Se llamaba Kostas, igual que Kostas Jaritos, el comisario de la policía de Atenas creado por el escritor griego Petros Markaris. Yo, que he leído todos los casos de este comisario, creo que lo único que tenían en común era el nombre y que ambos eran griegos.
Lo conocí en un pequeño restaurante junto a una playa en el Peloponeso un día de julio. Era la hora de comer y el calor era terrible, 43 grados Celsius con humedad. Entramos en el interior del restaurante buscando un ambiente menos tórrido y con la intención de hablar sobre los platos que podía comer una de las personas que venía con nosotros, ya que tenía una intolerancia alimentaria.
En el interior todo el mundo hablaba griego excepto una chica muy risueña que hablaba inglés y era capaz de chapurrear algunas palabras en español. Se llamaba María y nos dijo que le gustaba todo de España, aunque nunca la había visitado, pero esperaba hacerlo muy pronto. «Me gusta mucho España, olé, quiero ir a España» nos dijo con una sonrisa de oreja a oreja.
Le explicamos a María el problema que teníamos con la comida y nos dijo «no problem, one moment» mientras se daba la vuelta camino de la puerta de la cocina. Nos miramos los unos a los otros y al cabo de un par de minutos vimos salir de la cocina a un hombre muy corpulento de casi dos metros de altura, sonriente y siguiendo a María, una especie de gigante bonachón.

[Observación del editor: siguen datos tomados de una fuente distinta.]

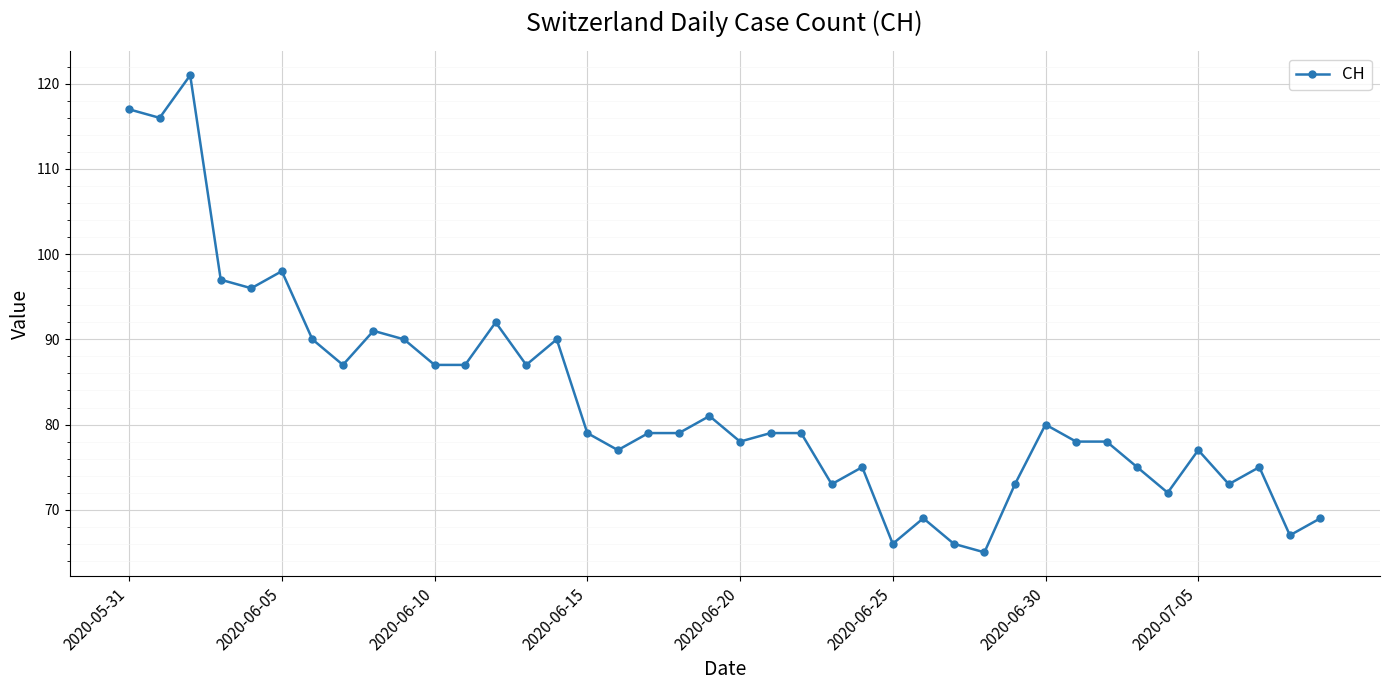

What is the difference between the maximum and minimum values?

56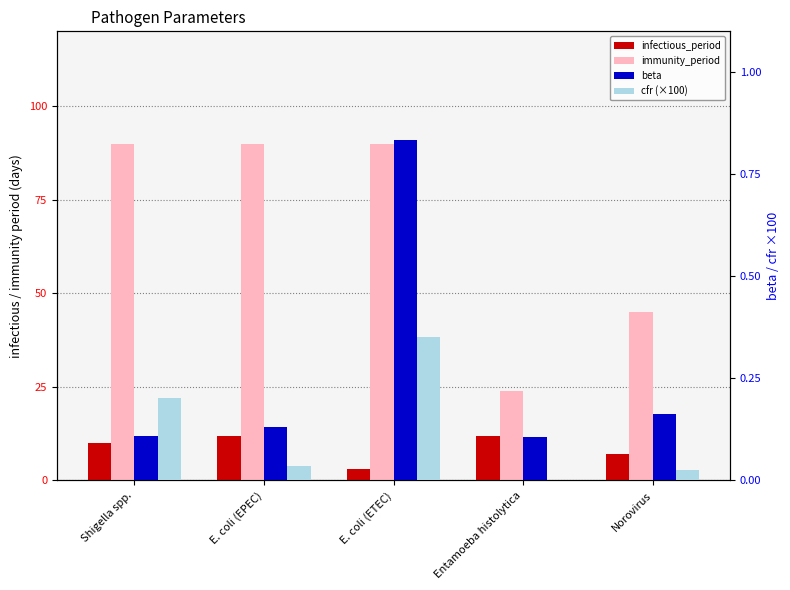

What is the difference between the maximum and minimum values in the beta series?

0.7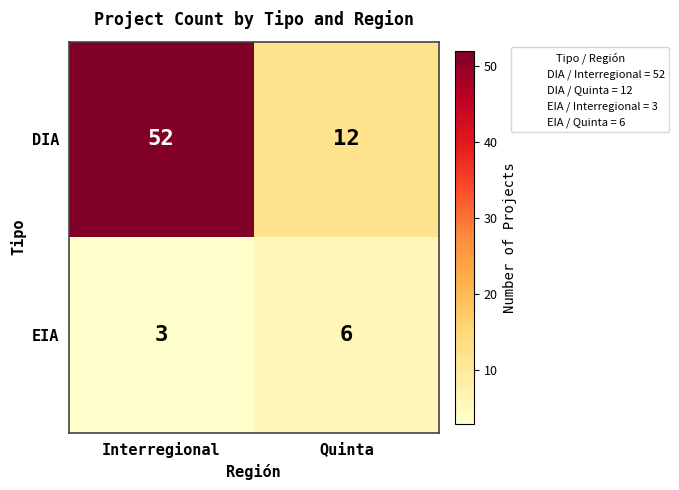

What is the minimum value shown in the chart?

3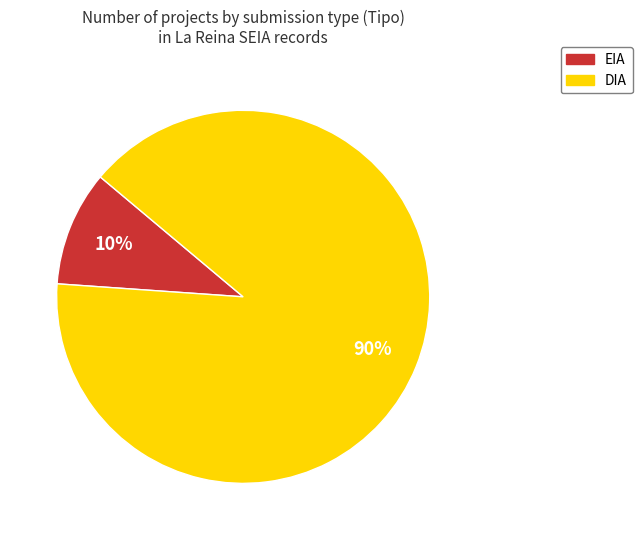

To the nearest percent, what is the combined percentage of EIA and DIA?

100%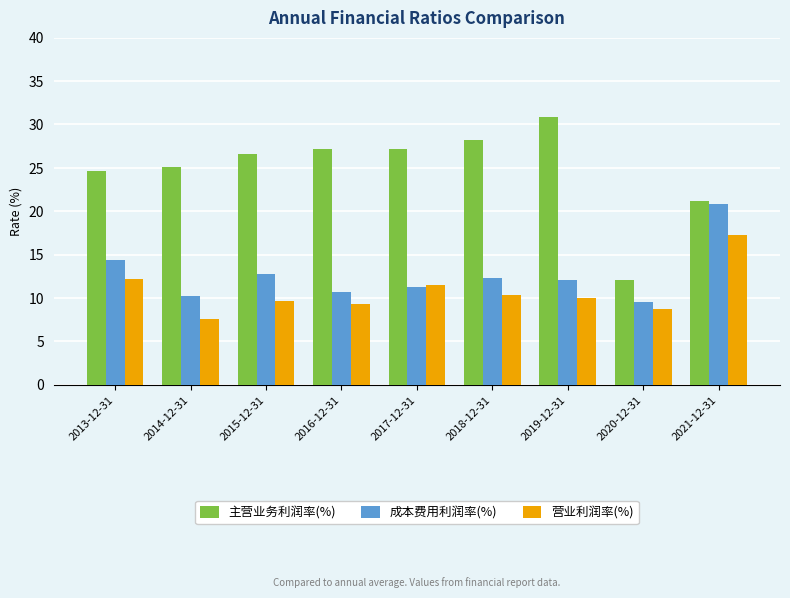

Rank the series by their maximum value, from highest to lowest.

主营业务利润率(%), 成本费用利润率(%), 营业利润率(%)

El hombre que había salido de la cocina para hablar con nosotros era Kostas, el cocinero del restaurante. Nos extendió la mano derecha para saludarnos, después de limpiarse con el delantal, y nos dijo en perfecto español «Hola, soy Kostas, me han dicho que uno de vosotros tiene problemas con la comida y no puede comer cualquier cosa. Tranquilos, yo me encargo”.
Resulta que Kostas había trabajado como camionero muchos años de su vida. Ahora rozaba los cincuenta años y de ellos, más de veinte los había pasado como conductor de un camión. Nos contó que entonces viajaba todas las semanas a España y que lo que más le gustaban eran los chuletones que comía en asadores en el País Vasco. «No he vuelto a comer una carne así en mi vida». Kostas sonreía sin parar mientras nos contaba su historia.
Había dejado de conducir camiones hacía unos años. Cuando le pregunté por qué había dejado el camión, ya que nos había contado que le gustaba mucho conducir y viajar, los ojos se le empezaron a llenar de lágrimas. «¿Sabes?, yo tenía un compañero de viaje y hacíamos siempre los viajes juntos. Ese compañero murió y desde entonces no he podido volver a conducir un camión».
Comimos estupendamente en el chiringuito en aquel pueblo del Peloponeso. Kostas nos traía a la mesa los platos y nos explicaba los ingredientes que llevaban.
Después de comer, Maria, la camarera, trajo a nuestra mesa una botella de Ouzo, un aguardiente típico de Grecia. Un regalo de Kostas nos dijo en inglés. Le dijimos que agradecíamos mucho el regalo pero que no nos íbamos a terminar la botella de aguardiente cuando llegó Kostas a nuestra mesa. Con una gran sonrisa nos dijo que, si no íbamos a bebernos la botella, que nos la lleváramos, que era un regalo de su parte, y me preguntó «¿tú sabes hacer paellas? ¿Me enseñarías?» Y es que Kostas me dijo que había comido paellas en España, pero no sabía cómo se hacían y le gustaría poder ofrecerlas en el restaurante. Le expliqué cómo hago yo la paella, y comentamos durante un rato cada paso de este plato. Me dijo que creía que ya sabía cómo hacerla y que iba a hacer una el día siguiente, que por favor fuéramos a comer y le dijera, como española que era, si de verdad estaba buena, ya que quería empezar a ponerla en el menú.
Con gran penar le dije que al día siguiente no podíamos ir a comer, regresábamos a Atenas para tomar el vuelo de vuelta a España, terminaba nuestro viaje.
Ignoro si Kostas llegó a hacer la paella con la receta que le di. Puede que nunca la hiciera o puede que desde entonces esté en el menú. Yo siempre me acordaré de este hombretón que amaba los chuletones y quería aprender a hacer paella.